At age 36, Ted was the remaining Kennedy brother, with the weight of his family's and the country's expectations on his shoulders. It was a burden that nearly crushed him. We all watched him fail in a spectacular fashion and then spend the rest of his life redeeming himself: publicly, privately, quietly and gregariously.
I grew up Irish Catholic on the East Coast and my Republican parents voted for JFK in 1960. I was working on Bobby Kennedy's NY state primary campaign as a college student when he was killed. Since I lived through this period, I could hear all the voices — Bobby Kennedy talking in Indianapolis the night Martin Luther King was assassinated, or Ted giving his eulogy for Bobby — in my head as I read them in the book. As a result, for me this was not a book that shed a lot of new light on what I witnessed, though it opened my eyes to what I was paying less attention to: Ted's Senate career.

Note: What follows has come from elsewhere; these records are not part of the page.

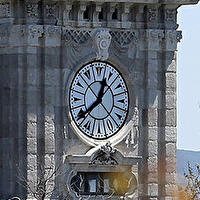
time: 12:39
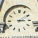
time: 3:09
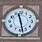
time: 11:28
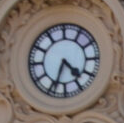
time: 4:33
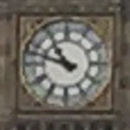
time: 10:47
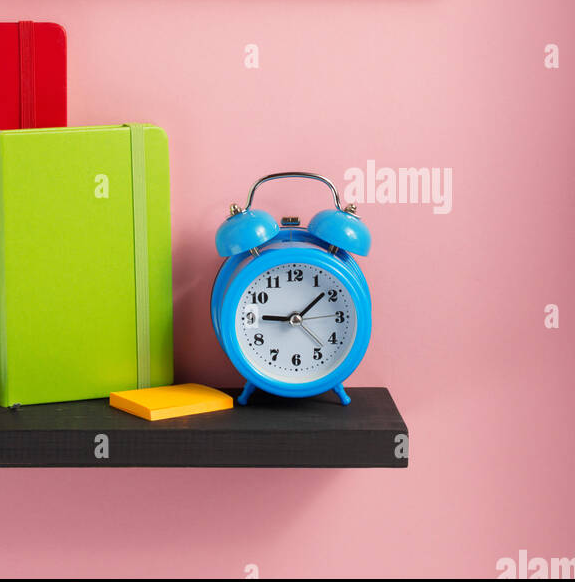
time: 9:08
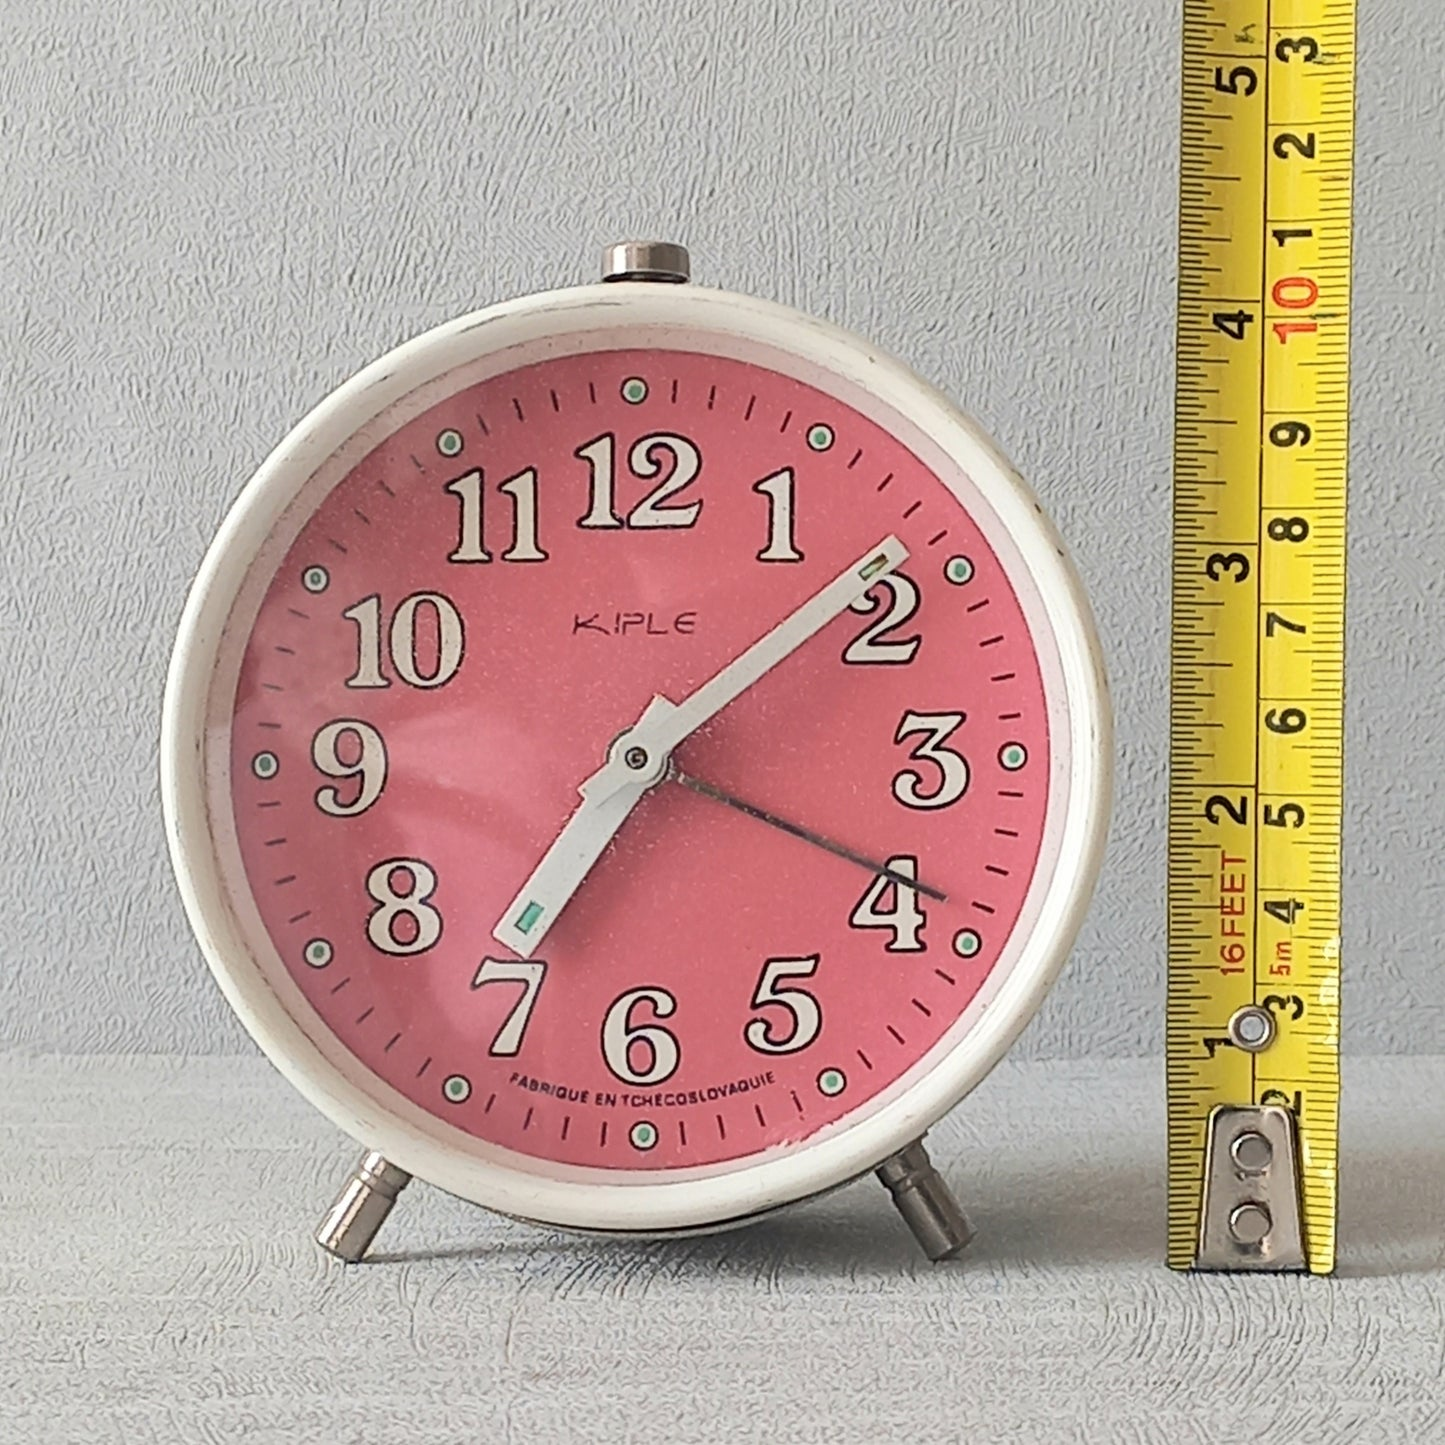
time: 7:08
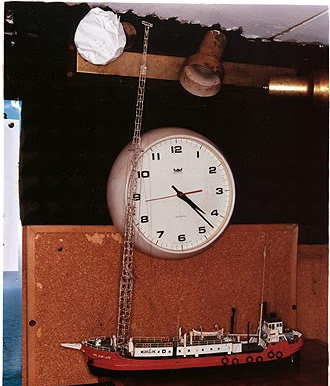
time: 4:22
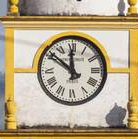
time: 11:51
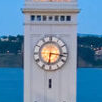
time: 6:16
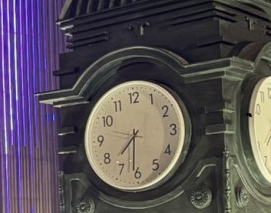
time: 7:31
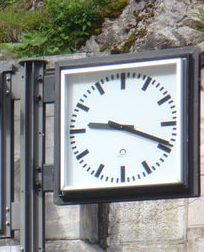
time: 9:18
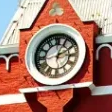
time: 2:04
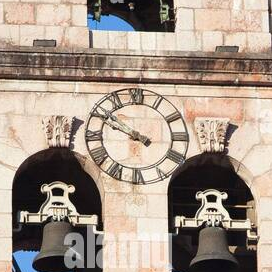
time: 9:50
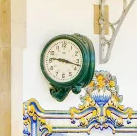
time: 9:17
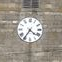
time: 4:35
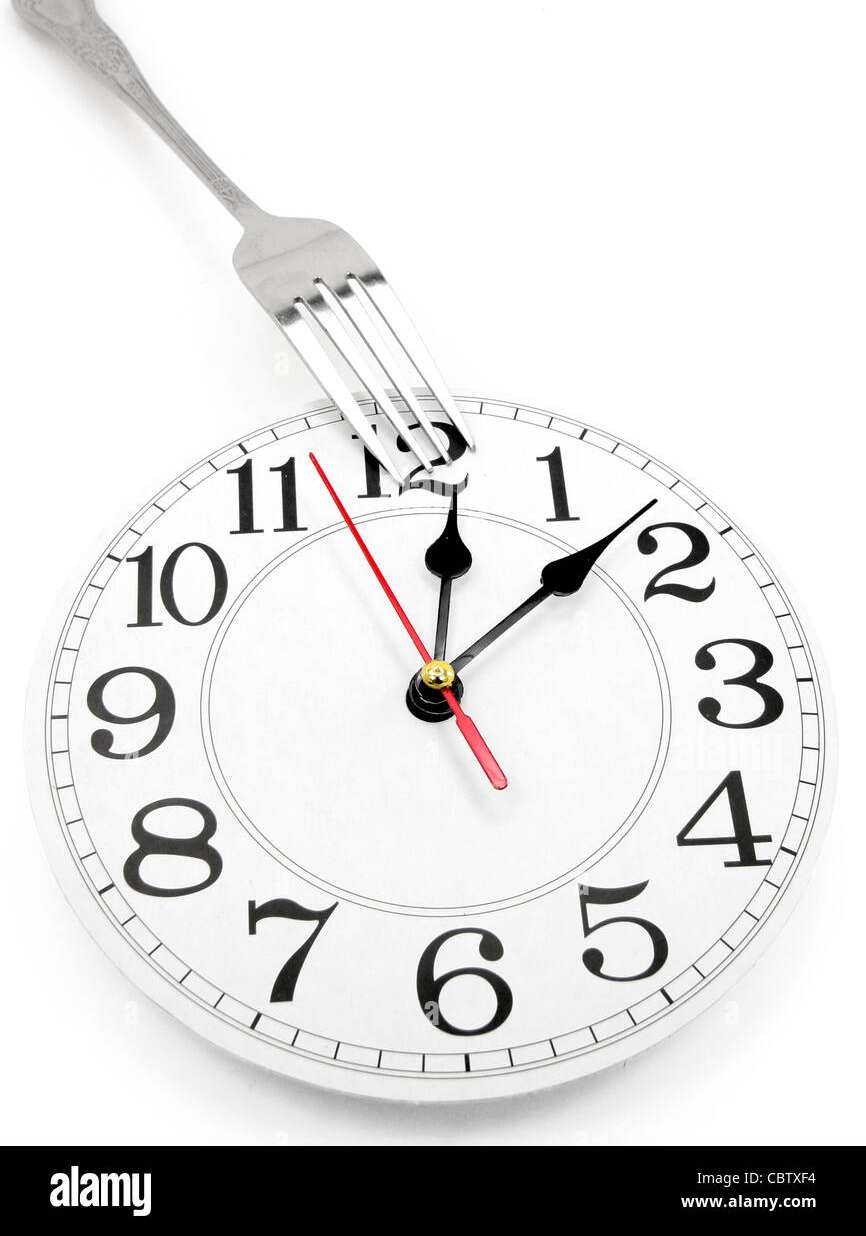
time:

John McCain called Ted Kennedy the "last lion of the Senate ... the single most effective member of the Senate if you want to get results." And that's what much of the book is about: the legislation Kennedy authored, or was involved with, as well as the whole legislative process. His ability to see the big picture and to work and wait and work more to achieve the desired legislation was eye-opening. The book clearly showed why he was so effective compared to other members of Congress as well as pointing out failures of the system.
The book is brisk, factual, and generally free from bias, full of reporters' attribution of every quote and bit of critical information. The book is also thorough; reporters seemed to have talked to every staffer and many, many family members and colleagues. The only remaining question is whether I should consider that chapter now closed — or read the same events in Ted's own words in his autobiography, which was published shortly before he died in August, 2009.
I vote for you to read about it in his own words.
Posted by: Lisa at Greenbow | Friday, January 29, 2010 at 06:31 AM
I agree with Lisa. It would be nice to read a comparison review by you too. :-)
Posted by: Jean | Sunday, January 31, 2010 at 10:10 AM
I'm going through a biography reading phase, too. I'm fascinated by the whole Kennedy clan.